Data listing =>
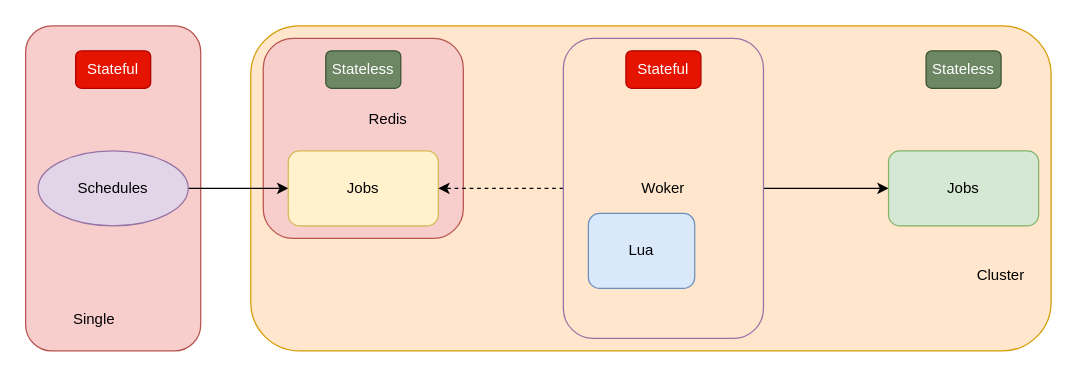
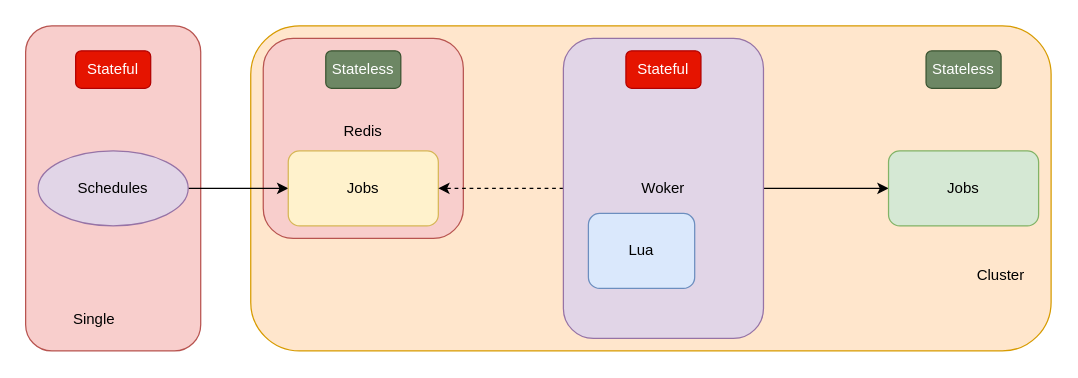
  <mxCell id="0" />
  <mxCell id="1" parent="0" />
  <mxCell id="2" value="" style="rounded=1;whiteSpace=wrap;html=1;fillColor=#ffe6cc;strokeColor=#d79b00;" vertex="1" parent="1"><mxGeometry x="200" y="20" width="640" height="260" as="geometry" /></mxCell>
  <mxCell id="3" value="" style="rounded=1;whiteSpace=wrap;html=1;fillColor=#f8cecc;strokeColor=#b85450;" vertex="1" parent="1"><mxGeometry x="20" y="20" width="140" height="260" as="geometry" /></mxCell>
  <mxCell id="4" value="" style="rounded=1;whiteSpace=wrap;html=1;fillColor=#f8cecc;strokeColor=#b85450;" vertex="1" parent="1"><mxGeometry x="210" y="30" width="160" height="160" as="geometry" /></mxCell>
  <mxCell id="5" value="" style="edgeStyle=orthogonalEdgeStyle;rounded=0;orthogonalLoop=1;jettySize=auto;html=1;" edge="1" parent="1" source="6" target="7"><mxGeometry relative="1" as="geometry" /></mxCell>
  <mxCell id="6" value="Schedules" style="ellipse;whiteSpace=wrap;html=1;fillColor=#e1d5e7;strokeColor=#9673a6;" vertex="1" parent="1"><mxGeometry x="30" y="120" width="120" height="60" as="geometry" /></mxCell>
  <mxCell id="7" value="Jobs" style="whiteSpace=wrap;html=1;rounded=1;fillColor=#fff2cc;strokeColor=#d6b656;" vertex="1" parent="1"><mxGeometry x="230" y="120" width="120" height="60" as="geometry" /></mxCell>
  <mxCell id="8" value="" style="edgeStyle=orthogonalEdgeStyle;rounded=0;orthogonalLoop=1;jettySize=auto;html=1;" edge="1" parent="1" source="10" target="11"><mxGeometry relative="1" as="geometry" /></mxCell>
  <mxCell id="9" value="" style="edgeStyle=orthogonalEdgeStyle;rounded=0;orthogonalLoop=1;jettySize=auto;html=1;dashed=1;" edge="1" parent="1" source="10" target="7"><mxGeometry relative="1" as="geometry" /></mxCell>
- <mxCell id="10" value="Woker" style="whiteSpace=wrap;html=1;rounded=1;fillColor=#ffe6cc;strokeColor=#9673a6;" vertex="1" parent="1"><mxGeometry x="450" y="30" width="160" height="240" as="geometry" /></mxCell>
+ <mxCell id="10" value="Woker" style="whiteSpace=wrap;html=1;rounded=1;fillColor=#e1d5e7;strokeColor=#9673a6;" vertex="1" parent="1"><mxGeometry x="450" y="30" width="160" height="240" as="geometry" /></mxCell>
  <mxCell id="11" value="Jobs" style="whiteSpace=wrap;html=1;rounded=1;fillColor=#d5e8d4;strokeColor=#82b366;" vertex="1" parent="1"><mxGeometry x="710" y="120" width="120" height="60" as="geometry" /></mxCell>
  <mxCell id="12" value="Lua" style="rounded=1;whiteSpace=wrap;html=1;fillColor=#dae8fc;strokeColor=#6c8ebf;" vertex="1" parent="1"><mxGeometry x="470" y="170" width="85" height="60" as="geometry" /></mxCell>
- <mxCell id="13" value="Redis" style="text;html=1;strokeColor=none;fillColor=none;align=center;verticalAlign=middle;whiteSpace=wrap;rounded=0;" vertex="1" parent="1"><mxGeometry x="280" y="80" width="60" height="30" as="geometry" /></mxCell>
+ <mxCell id="13" value="Redis" style="text;html=1;strokeColor=none;fillColor=none;align=center;verticalAlign=middle;whiteSpace=wrap;rounded=0;" vertex="1" parent="1"><mxGeometry x="260" y="90" width="60" height="30" as="geometry" /></mxCell>
  <mxCell id="14" value="Single" style="text;html=1;strokeColor=none;fillColor=none;align=center;verticalAlign=middle;whiteSpace=wrap;rounded=0;" vertex="1" parent="1"><mxGeometry x="45" y="240" width="60" height="30" as="geometry" /></mxCell>
  <mxCell id="15" value="Cluster" style="text;html=1;strokeColor=none;fillColor=none;align=center;verticalAlign=middle;whiteSpace=wrap;rounded=0;" vertex="1" parent="1"><mxGeometry x="770" y="205" width="60" height="30" as="geometry" /></mxCell>
  <mxCell id="16" value="Stateless" style="text;html=1;strokeColor=#3A5431;fillColor=#6d8764;align=center;verticalAlign=middle;whiteSpace=wrap;rounded=1;fontColor=#ffffff;" vertex="1" parent="1"><mxGeometry x="260" y="40" width="60" height="30" as="geometry" /></mxCell>
  <mxCell id="17" value="Stateful" style="text;html=1;strokeColor=#B20000;fillColor=#e51400;align=center;verticalAlign=middle;whiteSpace=wrap;rounded=1;shadow=0;fontColor=#ffffff;" vertex="1" parent="1"><mxGeometry x="60" y="40" width="60" height="30" as="geometry" /></mxCell>
  <mxCell id="18" value="Stateful" style="text;html=1;strokeColor=#B20000;fillColor=#e51400;align=center;verticalAlign=middle;whiteSpace=wrap;rounded=1;fontColor=#ffffff;" vertex="1" parent="1"><mxGeometry x="500" y="40" width="60" height="30" as="geometry" /></mxCell>
  <mxCell id="19" value="Stateless" style="text;html=1;strokeColor=#3A5431;fillColor=#6d8764;align=center;verticalAlign=middle;whiteSpace=wrap;rounded=1;fontColor=#ffffff;" vertex="1" parent="1"><mxGeometry x="740" y="40" width="60" height="30" as="geometry" /></mxCell>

What you should do =>
Pick out each line in the rows above that contains the string "shadow", matching case, and copy those lines.

Result for this exercise =>
  <mxCell id="17" value="Stateful" style="text;html=1;strokeColor=#B20000;fillColor=#e51400;align=center;verticalAlign=middle;whiteSpace=wrap;rounded=1;shadow=0;fontColor=#ffffff;" vertex="1" parent="1"><mxGeometry x="60" y="40" width="60" height="30" as="geometry" /></mxCell>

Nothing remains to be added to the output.